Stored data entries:
<<<<

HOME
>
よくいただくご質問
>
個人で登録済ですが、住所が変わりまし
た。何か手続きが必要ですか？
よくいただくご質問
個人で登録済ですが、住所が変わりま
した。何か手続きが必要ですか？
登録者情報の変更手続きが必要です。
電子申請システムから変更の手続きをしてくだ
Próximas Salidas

>>>>
<<<<

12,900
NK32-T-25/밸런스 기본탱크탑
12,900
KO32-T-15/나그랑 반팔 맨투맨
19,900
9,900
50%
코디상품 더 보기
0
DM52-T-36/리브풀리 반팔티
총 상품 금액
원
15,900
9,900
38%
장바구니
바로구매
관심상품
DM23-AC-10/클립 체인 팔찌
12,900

>>>>
<<<<

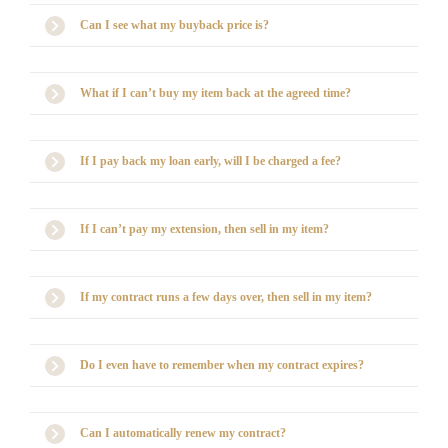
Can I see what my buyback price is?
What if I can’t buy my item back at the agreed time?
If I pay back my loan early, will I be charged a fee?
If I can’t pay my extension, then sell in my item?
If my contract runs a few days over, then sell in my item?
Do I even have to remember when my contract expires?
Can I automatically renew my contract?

>>>>

→ **TASK GOAL**: Repeat the lines in the records verbatim, starting at the line that contains "Can I see what my buyback price is?" and ending at the line that contains "Can I automatically renew my contract?", with both of those lines included.

→ **THE ANSWER**:
Can I see what my buyback price is?
What if I can’t buy my item back at the agreed time?
If I pay back my loan early, will I be charged a fee?
If I can’t pay my extension, then sell in my item?
If my contract runs a few days over, then sell in my item?
Do I even have to remember when my contract expires?
Can I automatically renew my contract?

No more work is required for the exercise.